Não precisas de um sistema perfeito. Precisas de uma porta de entrada. Em vez de “tenho de me lembrar disto mais tarde”, escreve uma linha rápida: “Mandar mensagem ao Rui sobre sábado”, “Perguntar ao chefe as datas de férias”, “Procurar curso de fotografia de inverno”. O pensamento continua por concluir, sim, mas agora está estacionado. O cérebro tende a considerar tarefas escritas como mais “contidas” do que um zumbido vago interno. A comichão mental alivia um pouco porque reconheceste o pensamento em vez de o deixares a girar.
Microfechos numa estação de ciclos abertos
O outro antídoto suave é o microfecho. O inverno mata-nos, muitas vezes, a vontade de tarefas grandes e ambiciosas, mas pode ser surpreendentemente generoso com as pequenas. Responde a uma mensagem, não a todas. Termina um parágrafo, não o relatório inteiro. Lava dois pratos, não o lava-loiça completo. Cada coisa microterminada sussurra ao cérebro: “vês? nós conseguimos concluir.” E essa competência pequena reduz a consciência constante do que ainda está pendente.
Há uma gentileza discreta em aceitar que o inverno não é a época do cérebro mais afiado e cristalino. É a época do foco mais macio, da memória mais lenta, de pensamentos que parecem nevoeiro em vez de feixe de luz. Mesmo assim, é possível criar pequenas ilhas de conclusão - decisões mínimas, acções simples, conversas que acabam de facto. Esses momentos funcionam como âncoras, impedindo a mente de se afastar demasiado para o mar do “eu ia pensar numa coisa…” sem nunca encontrar a margem.
O conforto estranho de saber que não és só tu
Talvez a parte mais aliviadora seja perceber que a mente de inverno não está “estragada”. Essa consciência inquieta de pensamentos que não consegues agarrar tem raízes na forma como o cérebro humano está construído e na maneira como reage aos meses frios e escuros. Níveis de luz, relógio biológico, hormonas, preocupação, ambiente - tudo puxa pelos fios do pensamento. Parece confuso e pessoal, mas é profundamente partilhado.
Da próxima vez que te vires na cozinha, com a chaleira a chiar, a olhar para o vazio e a saber que perdeste um pensamento algures, talvez te sintas menos sozinho. Noutro lugar, noutra casa húmida, alguém estará a fazer o mesmo - a semicerrar os olhos para o telemóvel, a tentar lembrar-se de porque é que o pegou. Os pensamentos inacabados vão continuar a aparecer, sobretudo no inverno. Mas entender porque é que eles se agarram, porque é que zumbem mais nesta altura do ano, tira-lhes um pouco da aspereza.

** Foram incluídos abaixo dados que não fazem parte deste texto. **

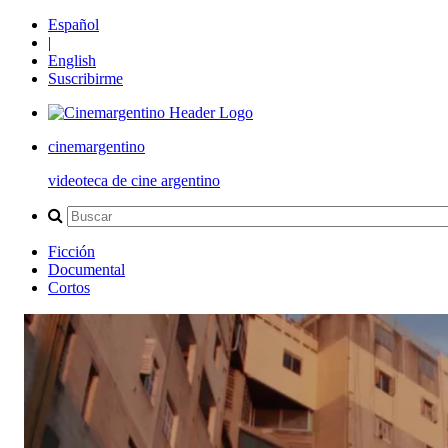
Español
|
English
Suscribirme
cinemargentino
videoteca de cine argentino
Ficción
Documental
Cortos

Não estás a falhar por o teu cérebro ter dificuldade em terminar frases em janeiro. Estás a viver com uma mente que detesta pontas soltas, numa estação que cria mais pontas soltas do que o habitual. E quando vês isso com clareza, tudo parece menos um defeito pessoal e mais aquilo que é: um emaranhado sazonal e temporário que vai afrouxando, devagar, pensamento concluído a pensamento concluído, à medida que a luz regressa.